Un periódico inglés del día siguiente tituló: «Nada ha cambiado pero ya todo será diferente». La muerte de Franco fue recogida en la prensa española (toda oficial menos algunos semanarios democráticos), con una lluvia torrencial de elogios, escritos para calar hasta los huesos del lector afín e incluso mojar al tibio o desorientado. El diario falangista Arriba, convertido desde hacía tiempo en periódico gubernamental (así seguiría con los sucesivos gobiernos de Arias y Suárez, hasta su cierre en 1979), publicó, como los demás periódicos, varias ediciones urgentes el mismo 20 de noviembre. Emilio Romero, el periodista más célebre e influyente del franquismo, era en 1975 delegado nacional de la prensa del Movimiento. Romero escribe en la primera página de Arriba:
La España que Franco heredó del régimen monárquico de Alfonso XIII y de la República de socialistas, liberales y comunistas era una pesadilla y la actual es el resultado de su talento y sacrificio.

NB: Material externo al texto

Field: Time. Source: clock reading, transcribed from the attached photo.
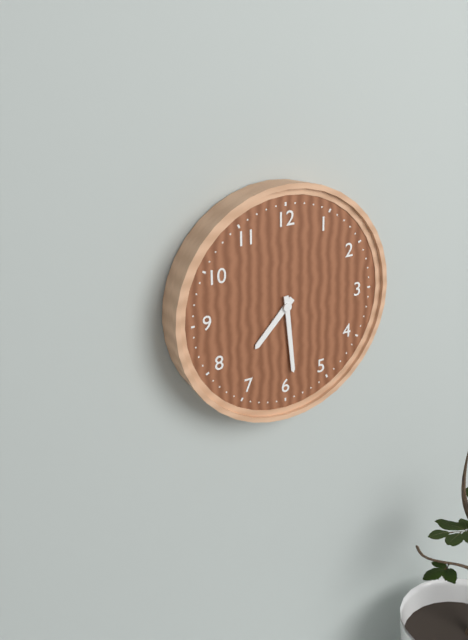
7:29
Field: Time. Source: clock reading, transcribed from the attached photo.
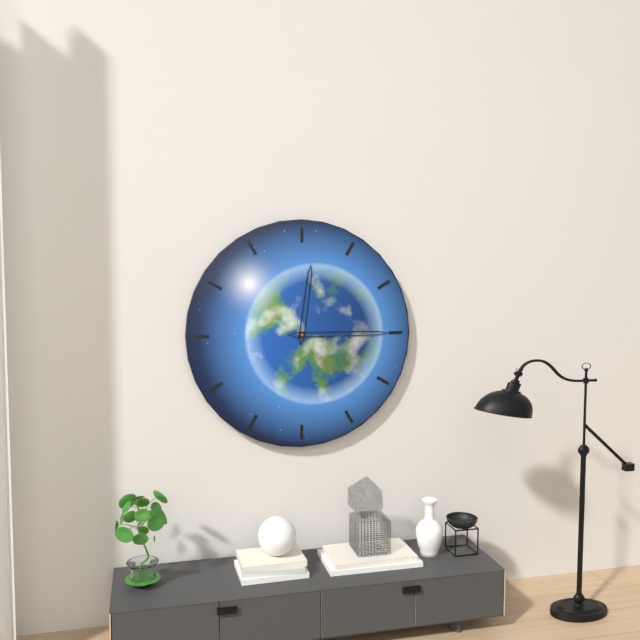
12:15
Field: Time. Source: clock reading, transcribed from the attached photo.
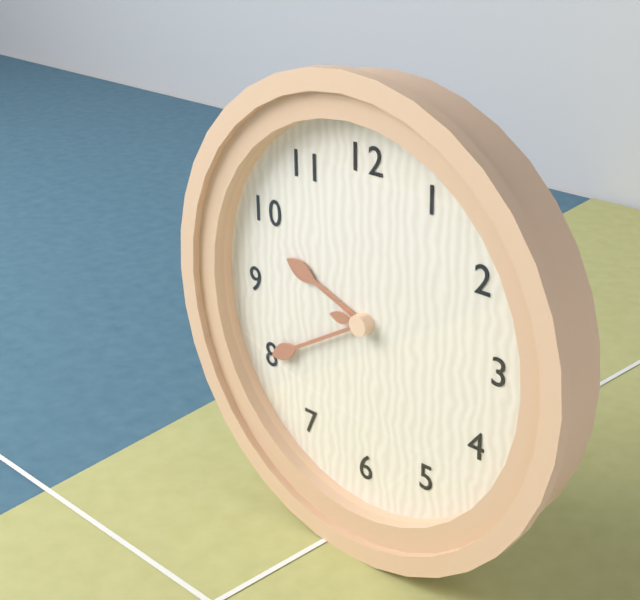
9:40
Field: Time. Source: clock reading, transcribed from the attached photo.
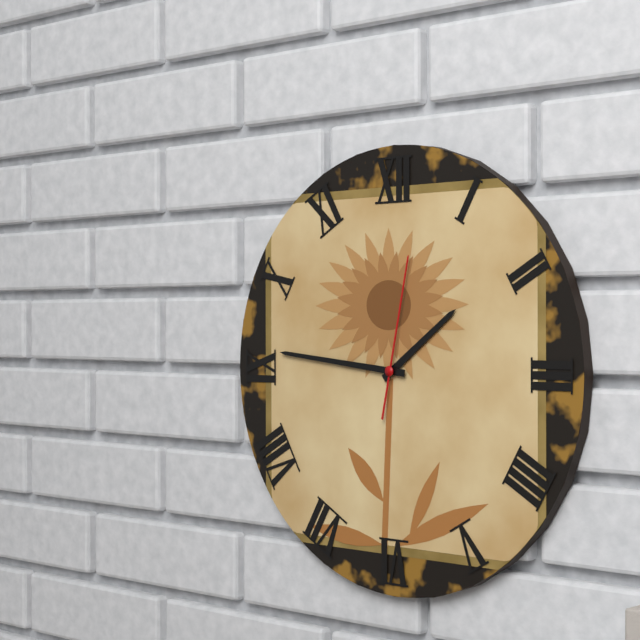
1:46:02
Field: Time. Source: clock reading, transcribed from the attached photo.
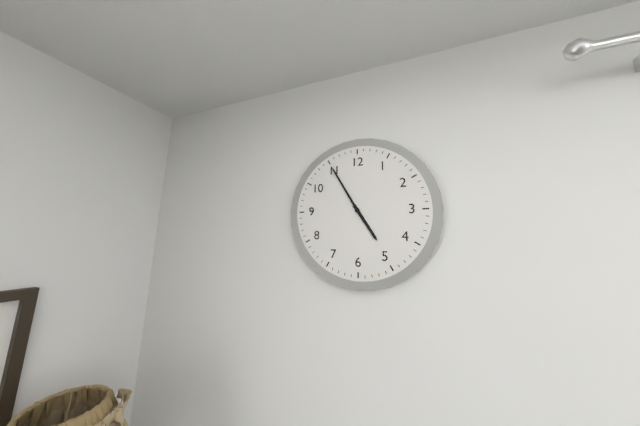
4:55
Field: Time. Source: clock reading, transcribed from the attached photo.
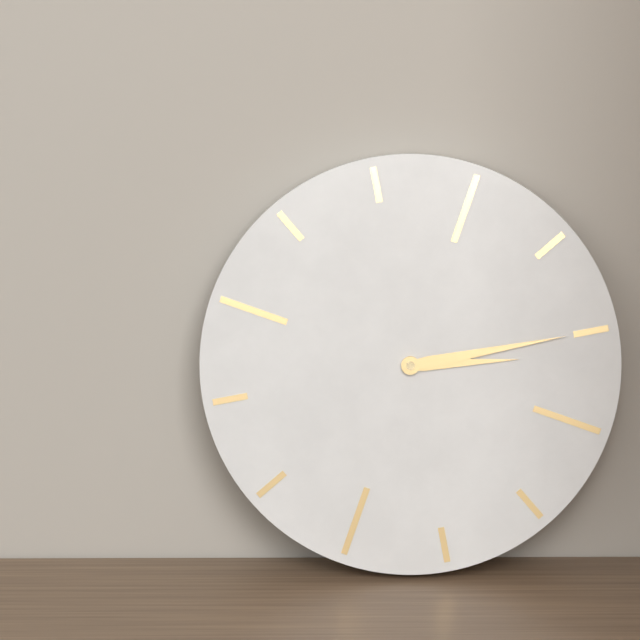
3:15
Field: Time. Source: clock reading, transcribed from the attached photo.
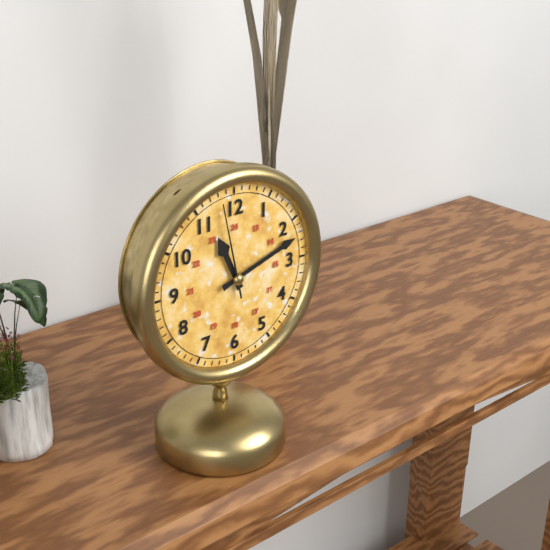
11:12:58
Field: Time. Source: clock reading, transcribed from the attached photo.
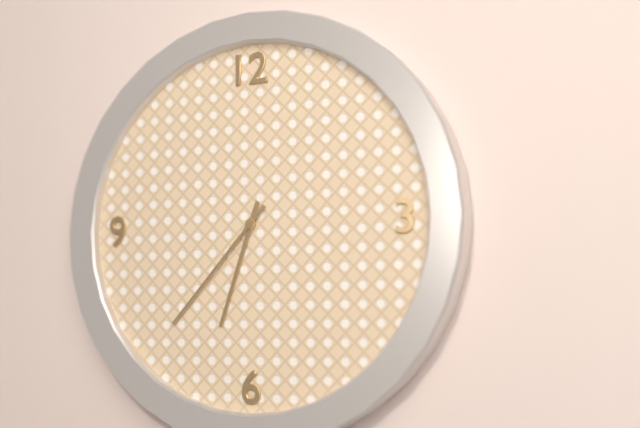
6:37
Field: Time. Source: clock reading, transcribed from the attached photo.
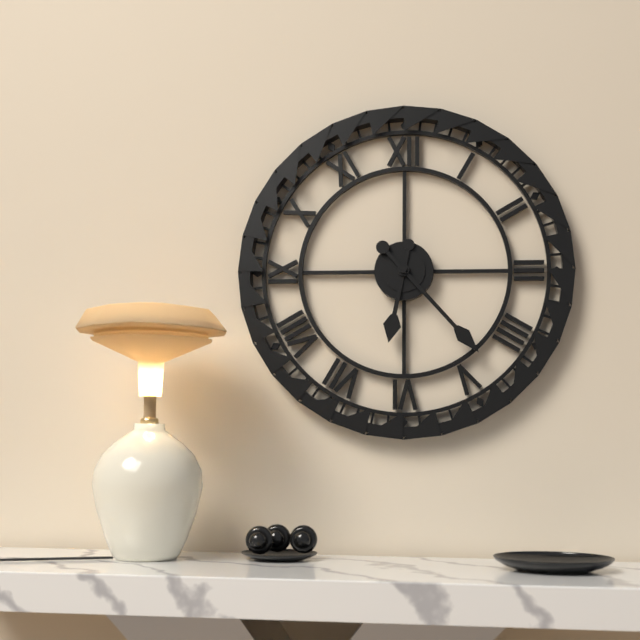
6:23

Emilio Romero era un franquista sin escapatoria y un artista heterodoxo, y muchas veces genial, del retablo periodístico de la «situación», como a él le gustaba decir. No quiso quedar en cantor del régimen ido sino que se probó en su armario de malabarista de la política y el periodismo cuantas chaquetas creyó apropiadas para desenvolverse por los salones de la Transición. Pudo haber dado el pego, como tantos, pero tuvo la mala suerte de que el azar controlado de Juan Carlos y Torcuato situara al frente de la presidencia del Gobierno a Adolfo Suárez, viejo enemigo desde los tiempos en que ambos compartieron la búsqueda de votos para aquella charanga que eran las elecciones a procuradores en Cortes. Los dos abulenses: de Cebreros, uno; de Arévalo el otro. Romero ganó justa fama con sus gallos en el periódico Pueblo, que dirigió durante casi veinte años. Los gallos eran piezas de fino análisis y mala leche sin edulcorantes, donde Emilio hacía transformismo periodístico, al modo en que lo permitían los tiempos: el talento encuentra acomodo en cualquier postura. A Emilio Romero le conocí recién llegado yo a Madrid en 1979 cuando dirigía Informaciones. En mi ingenuidad, que no era ni siquiera naíf, le llevé un puñado de artículos y tuve la suerte de que al monstruo sagrado le gustaran y me recibiera durante un buen rato, en el que departió conmigo, pueblerino despistado, sobre la historia, la literatura y los periódicos. A Romero le he leído en algún sitio que en aquellas elecciones a procuradores, Suárez y él se recorrieron la provincia de Ávila. De pronto llegaban a un bar y Adolfo decía: «Venga, Emilio, vamos a abrazar a esta gente». Romero, viejo castellano hosco, dice que se negaba a la ceremonia, pero que Suárez entraba en el local y repartía con obsequiosidad y a destajo abrazos y sonrisas. El 25 de noviembre escribe Emilio Romero en Arriba:
Y un triste día de noviembre se muere Franco en una clínica de la Seguridad Social, que además se llama La Paz –esa Seguridad Social que no pudieron hacer, o alcanzar, los socialistas instalados en la República de 1931–, y el pueblo hace la más grande y espontánea y emocionante demostración histórica de despedida a un hombre de Estado. No hay un solo precedente como este, pero no solo aquí sino en el mundo entero. […] Pero tenía que suceder un día la muerte de Franco, porque era solamente un hombre.